Exercise description
An exact reproduction of the listing is wanted, with the pictures dropped.

= Beginning of Section =

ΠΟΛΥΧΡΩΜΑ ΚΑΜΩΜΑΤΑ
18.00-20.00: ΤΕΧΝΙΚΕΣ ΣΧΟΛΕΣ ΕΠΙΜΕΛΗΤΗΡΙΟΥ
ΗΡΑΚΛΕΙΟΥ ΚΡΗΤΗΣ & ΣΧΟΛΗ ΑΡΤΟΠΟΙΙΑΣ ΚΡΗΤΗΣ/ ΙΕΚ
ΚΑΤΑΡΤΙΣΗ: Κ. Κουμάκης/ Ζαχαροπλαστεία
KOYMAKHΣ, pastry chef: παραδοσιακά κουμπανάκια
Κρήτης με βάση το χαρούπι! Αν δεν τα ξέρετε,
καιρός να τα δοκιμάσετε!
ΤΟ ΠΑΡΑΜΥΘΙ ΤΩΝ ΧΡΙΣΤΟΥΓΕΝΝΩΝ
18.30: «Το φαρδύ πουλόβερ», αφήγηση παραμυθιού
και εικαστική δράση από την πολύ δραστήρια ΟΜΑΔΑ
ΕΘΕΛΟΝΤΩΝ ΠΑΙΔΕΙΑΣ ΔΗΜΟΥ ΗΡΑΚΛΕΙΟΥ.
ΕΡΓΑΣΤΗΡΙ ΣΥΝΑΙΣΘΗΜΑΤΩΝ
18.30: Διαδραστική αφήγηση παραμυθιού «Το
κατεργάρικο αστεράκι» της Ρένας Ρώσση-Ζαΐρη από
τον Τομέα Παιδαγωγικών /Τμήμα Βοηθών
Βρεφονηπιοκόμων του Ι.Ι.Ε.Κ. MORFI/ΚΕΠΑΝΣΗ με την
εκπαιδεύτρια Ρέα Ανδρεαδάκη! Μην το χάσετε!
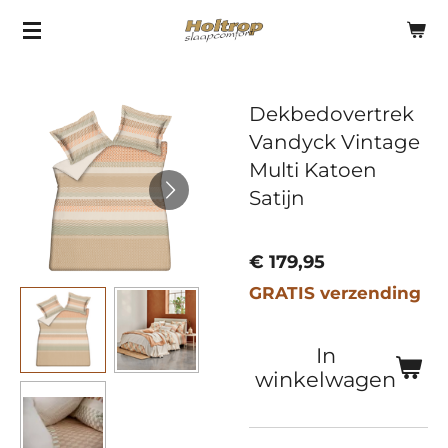
Ga
direct
naar
Dekbedovertrek
de
Vandyck Vintage
hoofdinhoud
Multi Katoen
Satijn
€ 179,95
GRATIS verzending
In
winkelwagen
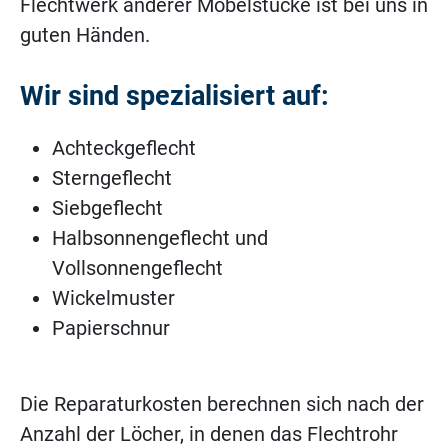
Flechtwerk anderer Möbelstücke ist bei uns in
guten Händen.
Wir sind spezialisiert auf:
Achteckgeflecht
Sterngeflecht
Siebgeflecht
Halbsonnengeflecht und
Vollsonnengeflecht
Wickelmuster
Papierschnur
Die Reparaturkosten berechnen sich nach der
Anzahl der Löcher, in denen das Flechtrohr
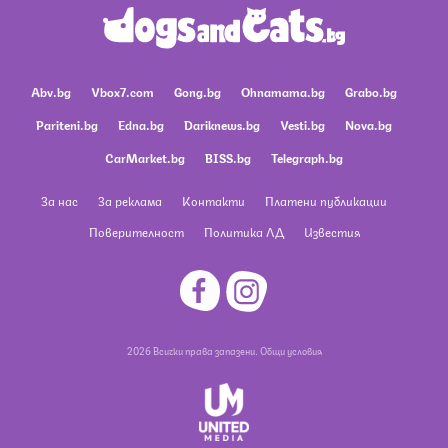
Abv.bg
Vbox7.com
Gong.bg
Ohnamama.bg
Grabo.bg
Pariteni.bg
Edna.bg
Dariknews.bg
Vesti.bg
Nova.bg
CarMarket.bg
BISS.bg
Telegraph.bg
За нас
За реклама
Контакти
Платени публикации
Поверителност
Политика ЛД
Известия
2026 Всички права запазени.
Общи условия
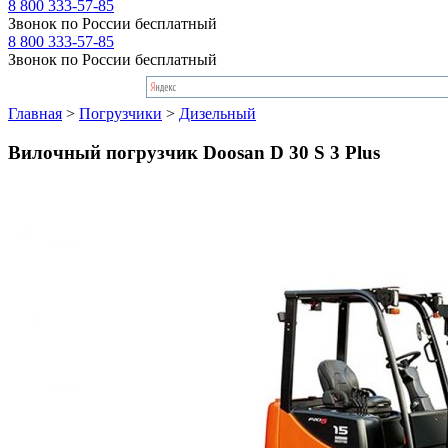
8 800 333-57-85
Звонок по России бесплатный
8 800 333-57-85
Звонок по России бесплатный
Главная
>
Погрузчики
>
Дизельный
Вилочный погрузчик Doosan D 30 S 3 Plus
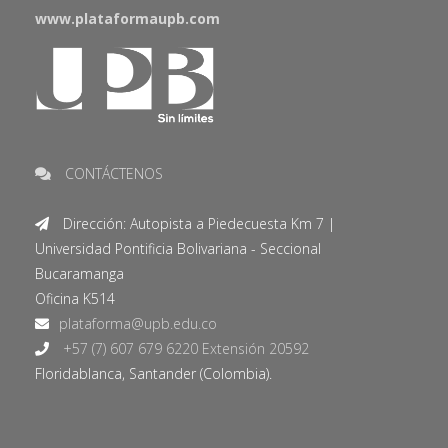
www.plataformaupb.com
CONTÁCTENOS
Dirección: Autopista a Piedecuesta Km 7 |
Universidad Pontificia Bolivariana - Seccional
Bucaramanga
Oficina K514
+57 (7) 607 679 6220 Extensión 20592
Floridablanca, Santander (Colombia).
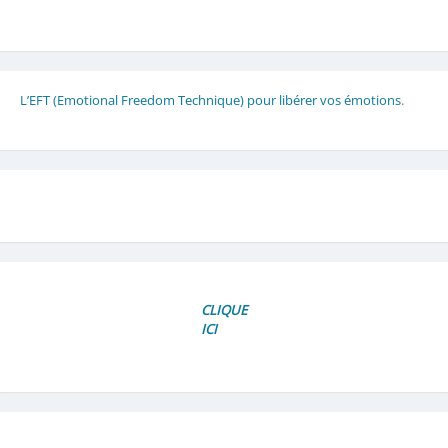
L’EFT (Emotional Freedom Technique) pour libérer vos émotions
.
CLIQUE
ICI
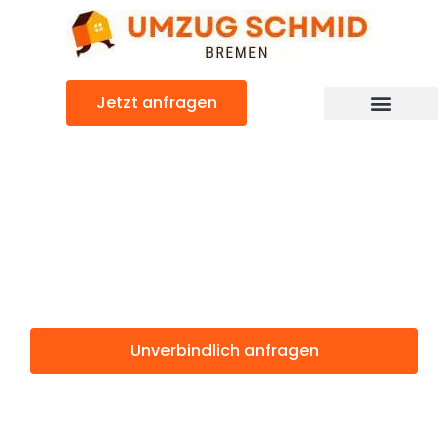
Zum
Inhalt
springen
Jetzt anfragen
Umzugsunternehmen Bremen
Umzugsservice Bremen
Günstiger Luxemburg Umzug
Umzug Bremen
Luxemburg
Unverbindlich anfragen
Weitere Informationen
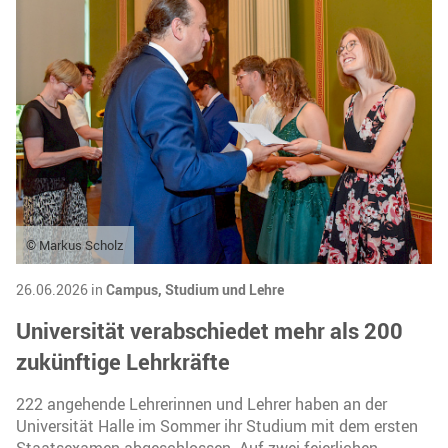
© Markus Scholz
26.06.2026 in
Campus,
Studium und Lehre
Universität verabschiedet mehr als 200
zukünftige Lehrkräfte
222 angehende Lehrerinnen und Lehrer haben an der
Universität Halle im Sommer ihr Studium mit dem ersten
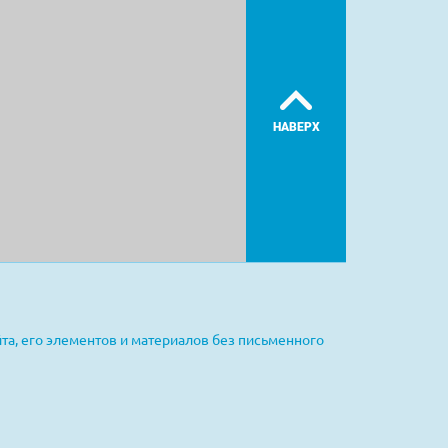
НАВЕРХ
та, его элементов и материалов без письменного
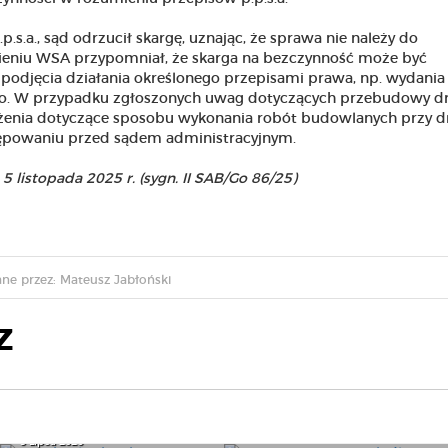
p.s.a., sąd odrzucił skargę, uznając, że sprawa nie należy do
ieniu WSA przypomniał, że skarga na bezczynność może być
podjęcia działania określonego przepisami prawa, np. wydania 
ego. W przypadku zgłoszonych uwag dotyczących przebudowy d
rzeżenia dotyczące sposobu wykonania robót budowlanych przy 
ępowaniu przed sądem administracyjnym.
listopada 2025 r. (sygn. II SAB/Go 86/25)
ne przez: Mateusz Jabłoński
Z
„Jest ktoś taki jak 116
Bezpłatny eDziennik dla
111”
szkół. Rząd rozpoczyna
9 Lipca 2026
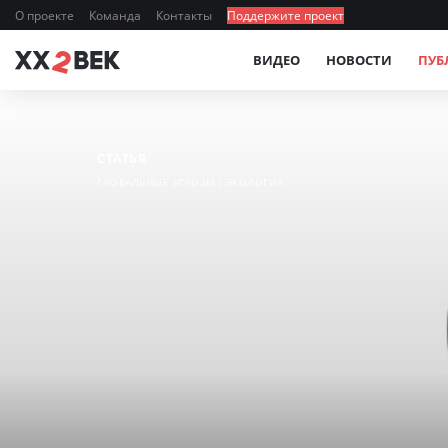
О проекте
Команда
Контакты
Поддержите проект
ВИДЕО
НОВОСТИ
ПУБ
СТАТЬЯ
ГЛОБАЛЬНЫЕ УГРОЗЫ
ЭКОЛОГИЯ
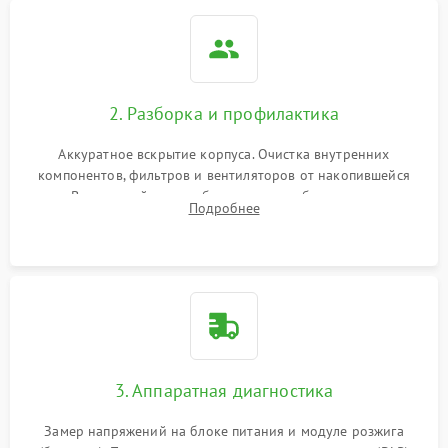
2. Разборка и профилактика
Аккуратное вскрытие корпуса. Очистка внутренних
компонентов, фильтров и вентиляторов от накопившейся
пыли. Визуальный осмотр блока питания, балласта лампы и
Подробнее
материнской платы на наличие прогаров или вздутых
элементов.
3. Аппаратная диагностика
Замер напряжений на блоке питания и модуле розжига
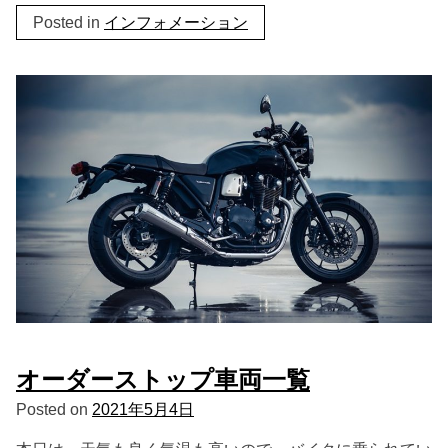
Posted in
インフォメーション
オーダーストップ車両一覧
Posted on
2021年5月4日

= End of Section =

Task output
ΠΟΛΥΧΡΩΜΑ ΚΑΜΩΜΑΤΑ
18.00-20.00: ΤΕΧΝΙΚΕΣ ΣΧΟΛΕΣ ΕΠΙΜΕΛΗΤΗΡΙΟΥ
ΗΡΑΚΛΕΙΟΥ ΚΡΗΤΗΣ & ΣΧΟΛΗ ΑΡΤΟΠΟΙΙΑΣ ΚΡΗΤΗΣ/ ΙΕΚ
ΚΑΤΑΡΤΙΣΗ: Κ. Κουμάκης/ Ζαχαροπλαστεία
KOYMAKHΣ, pastry chef: παραδοσιακά κουμπανάκια
Κρήτης με βάση το χαρούπι! Αν δεν τα ξέρετε,
καιρός να τα δοκιμάσετε!
ΤΟ ΠΑΡΑΜΥΘΙ ΤΩΝ ΧΡΙΣΤΟΥΓΕΝΝΩΝ
18.30: «Το φαρδύ πουλόβερ», αφήγηση παραμυθιού
και εικαστική δράση από την πολύ δραστήρια ΟΜΑΔΑ
ΕΘΕΛΟΝΤΩΝ ΠΑΙΔΕΙΑΣ ΔΗΜΟΥ ΗΡΑΚΛΕΙΟΥ.
ΕΡΓΑΣΤΗΡΙ ΣΥΝΑΙΣΘΗΜΑΤΩΝ
18.30: Διαδραστική αφήγηση παραμυθιού «Το
κατεργάρικο αστεράκι» της Ρένας Ρώσση-Ζαΐρη από
τον Τομέα Παιδαγωγικών /Τμήμα Βοηθών
Βρεφονηπιοκόμων του Ι.Ι.Ε.Κ. MORFI/ΚΕΠΑΝΣΗ με την
εκπαιδεύτρια Ρέα Ανδρεαδάκη! Μην το χάσετε!
Ga
direct
naar
Dekbedovertrek
de
Vandyck Vintage
hoofdinhoud
Multi Katoen
Satijn
€ 179,95
GRATIS verzending
In
winkelwagen
Flechtwerk anderer Möbelstücke ist bei uns in
guten Händen.
Wir sind spezialisiert auf:
Achteckgeflecht
Sterngeflecht
Siebgeflecht
Halbsonnengeflecht und
Vollsonnengeflecht
Wickelmuster
Papierschnur
Die Reparaturkosten berechnen sich nach der
Anzahl der Löcher, in denen das Flechtrohr
Abv.bg
Vbox7.com
Gong.bg
Ohnamama.bg
Grabo.bg
Pariteni.bg
Edna.bg
Dariknews.bg
Vesti.bg
Nova.bg
CarMarket.bg
BISS.bg
Telegraph.bg
За нас
За реклама
Контакти
Платени публикации
Поверителност
Политика ЛД
Известия
2026 Всички права запазени.
Общи условия
8 800 333-57-85
Звонок по России бесплатный
8 800 333-57-85
Звонок по России бесплатный
Главная
>
Погрузчики
>
Дизельный
Вилочный погрузчик Doosan D 30 S 3 Plus
www.plataformaupb.com
CONTÁCTENOS
Dirección: Autopista a Piedecuesta Km 7 |
Universidad Pontificia Bolivariana - Seccional
Bucaramanga
Oficina K514
+57 (7) 607 679 6220 Extensión 20592
Floridablanca, Santander (Colombia).
L’EFT (Emotional Freedom Technique) pour libérer vos émotions
.
CLIQUE
ICI
Zum
Inhalt
springen
Jetzt anfragen
Umzugsunternehmen Bremen
Umzugsservice Bremen
Günstiger Luxemburg Umzug
Umzug Bremen
Luxemburg
Unverbindlich anfragen
Weitere Informationen
© Markus Scholz
26.06.2026 in
Campus,
Studium und Lehre
Universität verabschiedet mehr als 200
zukünftige Lehrkräfte
222 angehende Lehrerinnen und Lehrer haben an der
Universität Halle im Sommer ihr Studium mit dem ersten
НАВЕРХ
та, его элементов и материалов без письменного
p.s.a., sąd odrzucił skargę, uznając, że sprawa nie należy do
ieniu WSA przypomniał, że skarga na bezczynność może być
podjęcia działania określonego przepisami prawa, np. wydania 
ego. W przypadku zgłoszonych uwag dotyczących przebudowy d
rzeżenia dotyczące sposobu wykonania robót budowlanych przy 
ępowaniu przed sądem administracyjnym.
listopada 2025 r. (sygn. II SAB/Go 86/25)
ne przez: Mateusz Jabłoński
Z
„Jest ktoś taki jak 116
Bezpłatny eDziennik dla
111”
szkół. Rząd rozpoczyna
9 Lipca 2026
О проекте
Команда
Контакты
Поддержите проект
ВИДЕО
НОВОСТИ
ПУБ
СТАТЬЯ
ГЛОБАЛЬНЫЕ УГРОЗЫ
ЭКОЛОГИЯ
2. Разборка и профилактика
Аккуратное вскрытие корпуса. Очистка внутренних
компонентов, фильтров и вентиляторов от накопившейся
пыли. Визуальный осмотр блока питания, балласта лампы и
Подробнее
материнской платы на наличие прогаров или вздутых
элементов.
3. Аппаратная диагностика
Замер напряжений на блоке питания и модуле розжига
Posted in
インフォメーション
オーダーストップ車両一覧
Posted on
2021年5月4日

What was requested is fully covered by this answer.